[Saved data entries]
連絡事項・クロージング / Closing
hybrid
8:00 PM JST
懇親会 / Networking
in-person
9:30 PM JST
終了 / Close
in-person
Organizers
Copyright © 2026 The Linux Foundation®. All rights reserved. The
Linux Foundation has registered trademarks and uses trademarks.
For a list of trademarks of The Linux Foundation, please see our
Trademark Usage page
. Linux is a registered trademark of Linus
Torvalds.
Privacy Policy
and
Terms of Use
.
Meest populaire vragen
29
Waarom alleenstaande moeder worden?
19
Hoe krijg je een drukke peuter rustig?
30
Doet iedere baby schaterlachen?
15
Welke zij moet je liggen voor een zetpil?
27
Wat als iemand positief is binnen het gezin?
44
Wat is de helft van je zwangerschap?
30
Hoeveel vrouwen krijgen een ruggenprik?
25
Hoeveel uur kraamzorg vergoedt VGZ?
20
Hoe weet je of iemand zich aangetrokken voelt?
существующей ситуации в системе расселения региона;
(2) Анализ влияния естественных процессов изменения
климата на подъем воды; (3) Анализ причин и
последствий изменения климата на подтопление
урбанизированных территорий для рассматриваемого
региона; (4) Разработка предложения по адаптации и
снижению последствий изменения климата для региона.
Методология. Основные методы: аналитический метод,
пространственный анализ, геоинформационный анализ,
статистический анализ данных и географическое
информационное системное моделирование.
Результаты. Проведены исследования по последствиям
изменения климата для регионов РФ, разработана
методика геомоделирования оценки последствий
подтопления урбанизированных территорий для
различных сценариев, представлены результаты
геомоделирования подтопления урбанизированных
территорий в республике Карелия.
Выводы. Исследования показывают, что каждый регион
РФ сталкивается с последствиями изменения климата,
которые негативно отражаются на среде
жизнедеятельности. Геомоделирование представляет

--

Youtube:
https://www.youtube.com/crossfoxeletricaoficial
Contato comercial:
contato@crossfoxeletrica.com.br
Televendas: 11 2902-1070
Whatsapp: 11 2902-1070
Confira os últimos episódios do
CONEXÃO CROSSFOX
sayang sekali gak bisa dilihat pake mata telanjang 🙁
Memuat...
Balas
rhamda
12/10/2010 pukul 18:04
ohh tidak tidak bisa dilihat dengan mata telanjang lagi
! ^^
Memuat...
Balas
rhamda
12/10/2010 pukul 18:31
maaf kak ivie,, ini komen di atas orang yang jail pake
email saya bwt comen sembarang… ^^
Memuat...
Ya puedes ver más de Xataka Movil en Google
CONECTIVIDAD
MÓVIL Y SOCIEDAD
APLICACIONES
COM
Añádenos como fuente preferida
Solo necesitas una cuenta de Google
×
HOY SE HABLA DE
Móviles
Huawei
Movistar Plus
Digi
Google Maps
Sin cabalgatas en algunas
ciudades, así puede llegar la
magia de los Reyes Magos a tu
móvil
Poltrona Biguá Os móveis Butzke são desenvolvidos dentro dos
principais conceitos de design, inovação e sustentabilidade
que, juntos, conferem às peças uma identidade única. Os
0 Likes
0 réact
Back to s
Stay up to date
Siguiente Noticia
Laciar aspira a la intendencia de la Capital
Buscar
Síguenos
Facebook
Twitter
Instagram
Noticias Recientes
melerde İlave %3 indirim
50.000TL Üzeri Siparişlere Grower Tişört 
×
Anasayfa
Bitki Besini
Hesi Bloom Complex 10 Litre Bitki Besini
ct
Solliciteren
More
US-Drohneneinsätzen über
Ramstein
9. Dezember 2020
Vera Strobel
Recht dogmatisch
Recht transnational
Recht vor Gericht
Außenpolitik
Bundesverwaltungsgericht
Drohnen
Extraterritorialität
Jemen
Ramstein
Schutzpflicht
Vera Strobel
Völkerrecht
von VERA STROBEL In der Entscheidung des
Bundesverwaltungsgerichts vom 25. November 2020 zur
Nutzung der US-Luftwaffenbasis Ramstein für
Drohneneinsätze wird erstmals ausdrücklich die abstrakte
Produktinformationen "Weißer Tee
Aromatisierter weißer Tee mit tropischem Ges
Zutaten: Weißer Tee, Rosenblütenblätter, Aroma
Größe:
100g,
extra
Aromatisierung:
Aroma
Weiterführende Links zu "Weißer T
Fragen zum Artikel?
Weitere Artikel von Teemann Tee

--

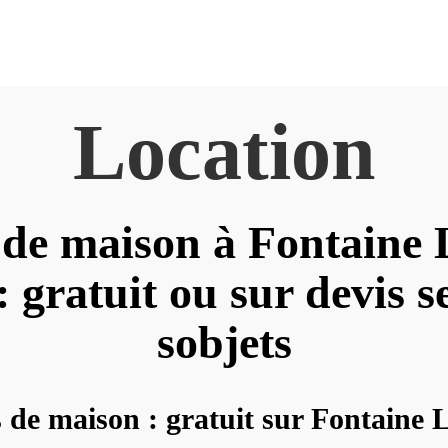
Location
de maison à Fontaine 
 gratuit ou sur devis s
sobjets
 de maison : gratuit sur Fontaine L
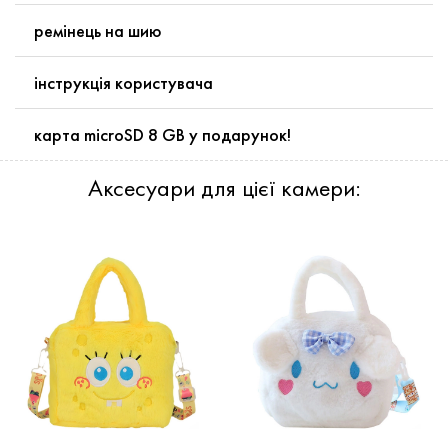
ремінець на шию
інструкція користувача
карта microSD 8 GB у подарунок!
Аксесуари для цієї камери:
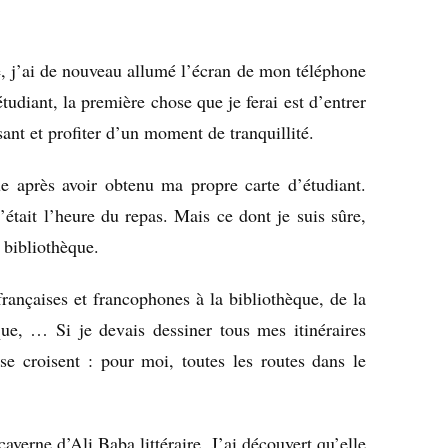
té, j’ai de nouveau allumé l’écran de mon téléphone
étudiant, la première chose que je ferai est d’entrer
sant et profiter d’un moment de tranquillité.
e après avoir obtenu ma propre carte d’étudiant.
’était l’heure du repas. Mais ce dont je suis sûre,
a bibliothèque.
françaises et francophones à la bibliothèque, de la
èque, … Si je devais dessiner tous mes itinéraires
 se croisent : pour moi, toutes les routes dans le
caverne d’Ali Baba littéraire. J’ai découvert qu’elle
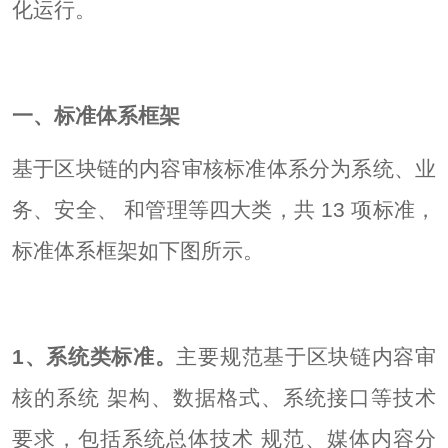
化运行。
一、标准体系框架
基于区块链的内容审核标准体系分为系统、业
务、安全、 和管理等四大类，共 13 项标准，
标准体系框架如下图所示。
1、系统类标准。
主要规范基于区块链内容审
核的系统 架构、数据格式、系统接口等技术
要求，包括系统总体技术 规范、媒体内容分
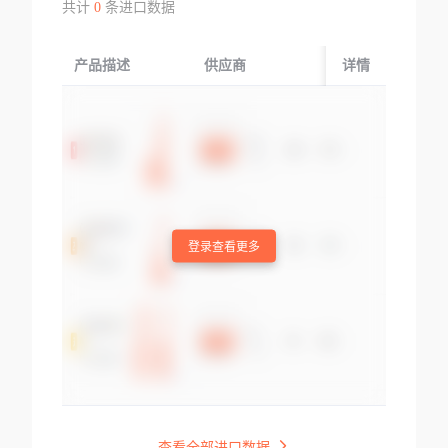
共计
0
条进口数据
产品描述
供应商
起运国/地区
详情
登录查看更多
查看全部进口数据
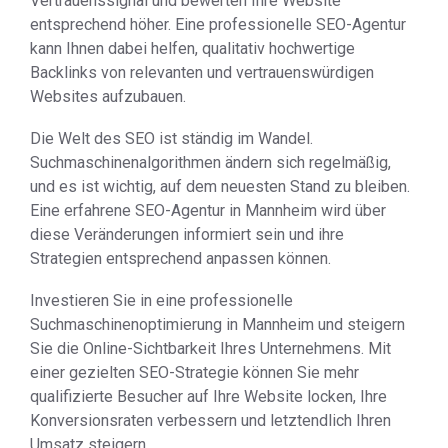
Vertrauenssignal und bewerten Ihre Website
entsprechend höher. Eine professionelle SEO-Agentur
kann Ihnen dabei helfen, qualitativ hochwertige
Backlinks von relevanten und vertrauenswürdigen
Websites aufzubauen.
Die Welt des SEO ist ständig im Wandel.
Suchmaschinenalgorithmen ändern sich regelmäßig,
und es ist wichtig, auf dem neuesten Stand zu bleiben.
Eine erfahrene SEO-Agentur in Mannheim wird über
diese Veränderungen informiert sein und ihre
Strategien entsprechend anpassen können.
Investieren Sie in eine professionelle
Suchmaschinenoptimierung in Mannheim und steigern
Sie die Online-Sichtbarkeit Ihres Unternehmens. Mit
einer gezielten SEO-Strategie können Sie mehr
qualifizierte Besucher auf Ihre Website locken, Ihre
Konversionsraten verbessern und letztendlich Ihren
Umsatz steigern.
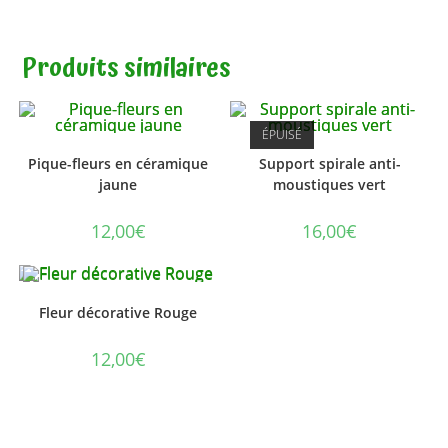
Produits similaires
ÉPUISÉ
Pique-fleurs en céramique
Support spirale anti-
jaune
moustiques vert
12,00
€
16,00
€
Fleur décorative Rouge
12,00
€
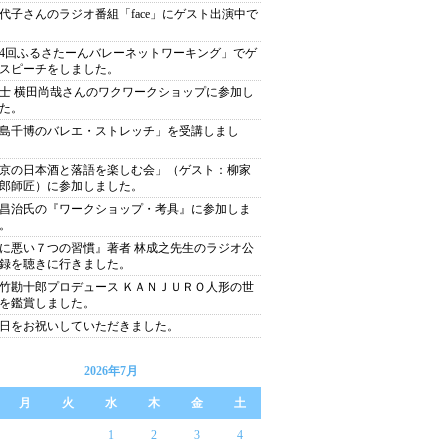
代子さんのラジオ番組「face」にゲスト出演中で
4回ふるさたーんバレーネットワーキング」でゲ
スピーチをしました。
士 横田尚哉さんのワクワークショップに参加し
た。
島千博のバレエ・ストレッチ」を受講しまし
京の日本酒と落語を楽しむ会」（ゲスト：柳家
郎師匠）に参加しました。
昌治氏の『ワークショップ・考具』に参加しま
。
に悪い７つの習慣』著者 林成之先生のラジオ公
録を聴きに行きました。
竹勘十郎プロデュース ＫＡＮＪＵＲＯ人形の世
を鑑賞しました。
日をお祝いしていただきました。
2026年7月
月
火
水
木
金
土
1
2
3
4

What is expected:
Tally the lines of the data that contain the string "pake" and report the total alone.

Solved problem:
2